Friday, April 24, 2015

Bob Dorough - Small Day Tomorrow

Styles: Vocal And Piano Jazz
Year: 2006
File: MP3@320K/s
Time: 61:02
Size: 140,6 MB
Art: Front

(4:14)  1. Small Day Tomorrow
(5:25)  2. Marilyn, Queen of Lies
(6:44)  3. Antiquated Lore
(3:56)  4. Harry In the Night
(5:11)  5. The Winds of Heaven
(4:12)  6. Feet, Do Your Stuff
(3:31)  7. On Top of Mount Tipsey
(6:45)  8. New Song
(6:35)  9. The Ballad of the Sad Young Man
(4:12) 10. Nothing Like You (An Extravagant Love Story)
(5:06) 11. Never Had the Blues At All
(5:06) 12. Evenin' Wearies

At a party to celebrate his 100th birthday, pianist Eubie Blake, a glass of whiskey in one hand, a cigar in the other, is reported to have observed: "If I knew I was going to live this long, I'd have taken better care of myself." Way to go. (Blake died five days later but he'd made his point.) At 82, it sounds like Bob Dorough really has taken care of himself. He's lived in the fast lane since the '50s, but he whoops, hollers, soars and romances through this album like someone half his age, and attacks the piano with the same voracious gusto. It's a remarkable, still out there, high tide performance. Small Day Tomorrow is lifted further above the ordinary by its material. Subtitled Fran Landesman Revisited, the album features twelve top-drawer, mainly mid- to up-tempo songs, all with lyrics by New York-born cafe, cabaret, counter culture, and demi-monde queen Landesman (now 78 and based in London for many years). Some of the songs are well known, others less so. All are wonderful. Landesman's effortless hipness and expressive genius make her the jazz world's answer to Dorothy Parker, and her lyrics are treasures of elegance and insight. Dorough has collaborated with Landesman since the '50s, and he co-wrote "Small Day Tomorrow" and "Nothing Like You (An Extravagant Love Song)."

Dorough is brilliantly served by a demonic band Jamie Cullum's backline of Geoff Gascoyne (bass) and Sebastiaan de Krom (drums), unleashed and on the town, plus tenor saxophonist Derek Nash each of whom plays with electrifying energy and joie de vivre.

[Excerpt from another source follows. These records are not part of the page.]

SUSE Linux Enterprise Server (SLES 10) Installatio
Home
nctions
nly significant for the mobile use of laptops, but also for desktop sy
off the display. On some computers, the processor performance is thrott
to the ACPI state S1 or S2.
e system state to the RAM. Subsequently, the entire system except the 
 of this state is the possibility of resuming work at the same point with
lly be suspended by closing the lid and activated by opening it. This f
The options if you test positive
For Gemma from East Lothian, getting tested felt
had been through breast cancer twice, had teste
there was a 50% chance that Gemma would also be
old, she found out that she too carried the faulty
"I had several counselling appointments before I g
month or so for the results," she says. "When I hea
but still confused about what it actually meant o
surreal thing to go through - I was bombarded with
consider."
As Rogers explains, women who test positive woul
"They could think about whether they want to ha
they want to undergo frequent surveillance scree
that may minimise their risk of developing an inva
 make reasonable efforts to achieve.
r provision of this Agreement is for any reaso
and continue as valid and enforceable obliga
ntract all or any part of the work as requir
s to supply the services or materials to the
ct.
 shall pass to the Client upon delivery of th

Nash is massively enjoyable. A chameleon-like musician at home in a variety of styles, he here adopts, with complete conviction, the persona of a bar-walking throwback from the swing/rhythm & blues nexus of the '40s and '50s, fleet-footed, roaring or caressing as required, and totally undemanding of everything but your soul. Gascoyne's partner, Trudy Kerr, who duets ravishingly with Dorough on the bitter sweet "On Top Of Mount Tipsey," takes solo vocal on "Nothing Like You," which recently gained new currency when it was restored to Miles Davis' Sorcerer, in an inferior version sung too fast and too high by Dorough over an arrangement by Gil Evans. If this is old age, bring it on (but not yet). ~ Chris May  http://www.allaboutjazz.com/small-day-tomorrow-bob-dorough-candid-records-review-by-chris-may.php

Personnel: Bob Dorough: piano, vocals; Geoff Gascoyne: bass; Sebastiaan De Krom: drums; Derek Nash: tenor saxophone; Trudy Kerr: vocals (7,10).